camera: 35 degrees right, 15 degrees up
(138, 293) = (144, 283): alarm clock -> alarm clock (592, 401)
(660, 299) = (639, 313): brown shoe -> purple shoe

---

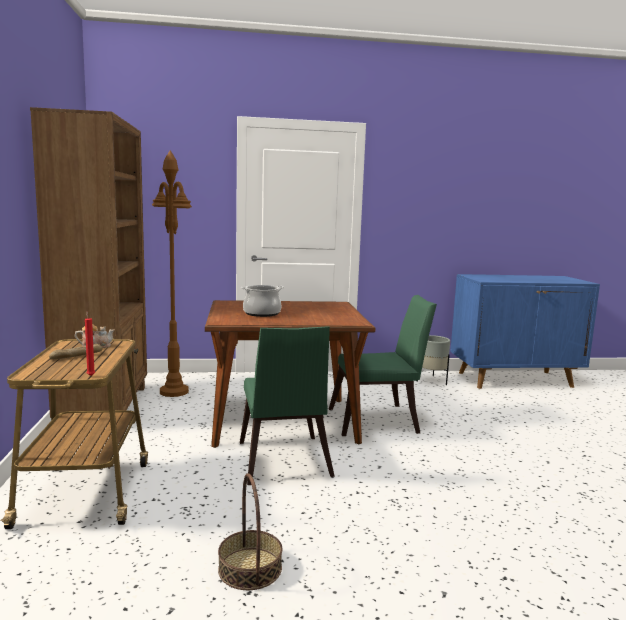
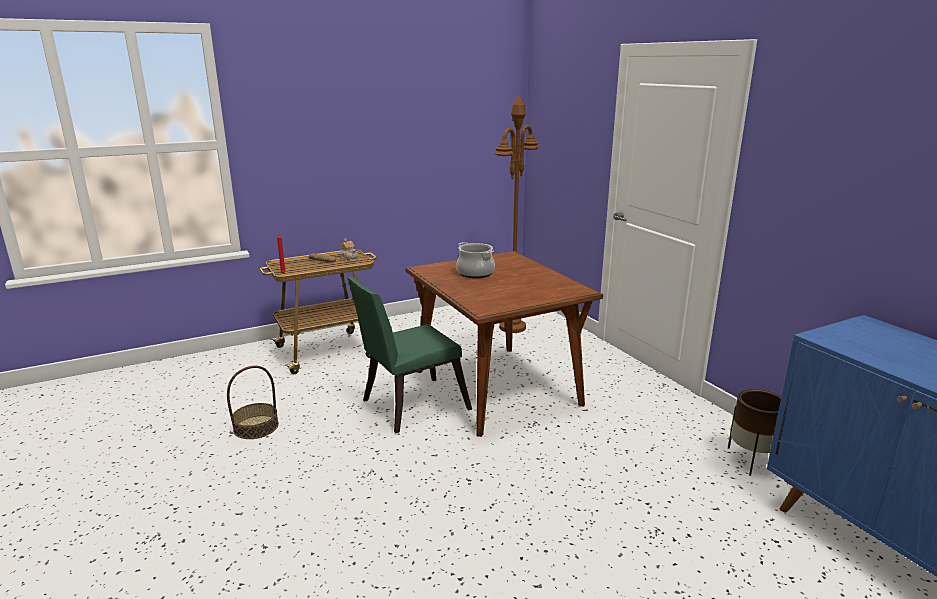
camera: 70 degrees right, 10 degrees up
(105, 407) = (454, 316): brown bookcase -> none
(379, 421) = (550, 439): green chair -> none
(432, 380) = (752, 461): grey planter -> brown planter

§ **EXERCISE BRIEF**
In the listing above, find the line with "camera: 35 degrees right, 15 degrees up" and the line with "(660, 299) = (639, 313): brown", then reproduce both and every line between them exactly.

§ **ANSWER FOR THIS EXERCISE**
camera: 35 degrees right, 15 degrees up
(138, 293) = (144, 283): alarm clock -> alarm clock (592, 401)
(660, 299) = (639, 313): brown shoe -> purple shoe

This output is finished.